The first article is an overview article and covers three techniques with a light amount of detail:
- Mapfiles. These tell the linker how to layout the code for an application or library. It's easy to use, but works at the routine level, so is likely to be most useful for large applications that encounter a lot of ITLB misses.
- Profile feedback. This technique involves two compiles of the application; the first produces an instrumented binary. This instrumented binary is run with a 'training' workload and data is gathered to indicate how the code is used. This data is then fed into a second pass of the compiler which lays out the code appropriately - doing optimisations like inlining and improving the layout of branch instructions.
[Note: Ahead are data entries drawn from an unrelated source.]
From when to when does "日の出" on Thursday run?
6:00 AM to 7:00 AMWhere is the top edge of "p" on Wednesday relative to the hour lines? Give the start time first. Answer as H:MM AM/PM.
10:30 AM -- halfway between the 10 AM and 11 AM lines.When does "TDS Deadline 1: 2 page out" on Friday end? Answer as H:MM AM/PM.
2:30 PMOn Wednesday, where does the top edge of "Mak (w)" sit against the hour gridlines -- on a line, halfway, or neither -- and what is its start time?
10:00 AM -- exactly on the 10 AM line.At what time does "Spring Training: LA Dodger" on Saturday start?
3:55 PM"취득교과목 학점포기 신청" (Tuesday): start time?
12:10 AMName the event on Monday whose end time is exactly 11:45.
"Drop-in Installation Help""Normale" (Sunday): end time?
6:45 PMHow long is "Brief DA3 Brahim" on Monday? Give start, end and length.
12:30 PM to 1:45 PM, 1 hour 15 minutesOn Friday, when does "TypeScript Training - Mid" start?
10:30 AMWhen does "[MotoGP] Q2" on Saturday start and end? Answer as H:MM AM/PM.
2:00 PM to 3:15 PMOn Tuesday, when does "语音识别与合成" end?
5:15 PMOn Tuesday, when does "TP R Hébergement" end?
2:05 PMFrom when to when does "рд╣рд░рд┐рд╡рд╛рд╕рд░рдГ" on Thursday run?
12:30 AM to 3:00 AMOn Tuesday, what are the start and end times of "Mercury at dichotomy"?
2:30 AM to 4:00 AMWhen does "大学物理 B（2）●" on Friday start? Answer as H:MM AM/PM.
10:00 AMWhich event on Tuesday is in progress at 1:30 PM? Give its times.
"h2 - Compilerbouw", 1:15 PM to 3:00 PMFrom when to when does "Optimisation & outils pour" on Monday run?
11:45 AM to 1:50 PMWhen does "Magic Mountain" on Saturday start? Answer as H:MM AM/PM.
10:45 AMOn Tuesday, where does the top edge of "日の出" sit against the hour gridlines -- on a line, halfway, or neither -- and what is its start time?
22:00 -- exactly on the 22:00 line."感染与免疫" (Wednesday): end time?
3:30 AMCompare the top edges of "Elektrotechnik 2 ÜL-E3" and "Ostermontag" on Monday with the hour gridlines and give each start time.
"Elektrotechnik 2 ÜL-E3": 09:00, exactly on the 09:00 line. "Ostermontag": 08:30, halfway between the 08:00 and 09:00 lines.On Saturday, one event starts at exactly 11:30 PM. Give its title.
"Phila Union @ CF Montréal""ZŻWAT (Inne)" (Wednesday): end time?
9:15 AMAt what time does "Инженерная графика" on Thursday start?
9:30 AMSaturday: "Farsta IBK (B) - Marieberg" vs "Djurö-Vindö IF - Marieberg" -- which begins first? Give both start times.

- Link-time optimisation. This technique builds on the profile feedback data by looking at all the information that is available at link time and using it to do further optimisation. The advantage of doing it at this stage is that all the code has been generated and so more is known about the exact size and location of all routines in memory.
Of these three approaches, mapfiles is probably the easiest to use - once mapfile has been put together it only requires extra flags to be passed to the compiler. However, it has the smallest potential for performance gains. Profile feedback, particularly in combination with link-time optimisation, has a much greater chance of getting performance gains. Hence the second of these two articles focuses in much more detail on profile feedback.